# Task requirements
Each line below that includes "ordered" counts once; report the total and nothing more.

═════ Records shown ═════

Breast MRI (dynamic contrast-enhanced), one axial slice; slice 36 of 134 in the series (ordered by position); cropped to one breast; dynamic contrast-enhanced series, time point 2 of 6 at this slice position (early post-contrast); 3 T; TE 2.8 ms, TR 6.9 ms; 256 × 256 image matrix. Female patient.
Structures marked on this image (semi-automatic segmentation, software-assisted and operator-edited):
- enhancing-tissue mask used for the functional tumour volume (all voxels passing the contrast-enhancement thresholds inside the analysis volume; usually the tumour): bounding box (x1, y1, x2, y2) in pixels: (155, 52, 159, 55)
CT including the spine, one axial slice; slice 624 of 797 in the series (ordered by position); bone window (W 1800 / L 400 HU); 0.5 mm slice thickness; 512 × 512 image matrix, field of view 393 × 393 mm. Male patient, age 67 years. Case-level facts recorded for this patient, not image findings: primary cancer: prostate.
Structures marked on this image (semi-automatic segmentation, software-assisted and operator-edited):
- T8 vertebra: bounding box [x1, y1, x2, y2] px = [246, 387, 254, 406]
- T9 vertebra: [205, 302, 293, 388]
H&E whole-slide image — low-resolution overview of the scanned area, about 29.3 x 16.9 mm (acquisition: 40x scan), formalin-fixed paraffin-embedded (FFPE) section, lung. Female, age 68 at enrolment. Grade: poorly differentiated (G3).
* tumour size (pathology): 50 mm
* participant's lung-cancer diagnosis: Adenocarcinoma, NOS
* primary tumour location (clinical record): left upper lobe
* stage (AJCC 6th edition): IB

═════

# Task answer
2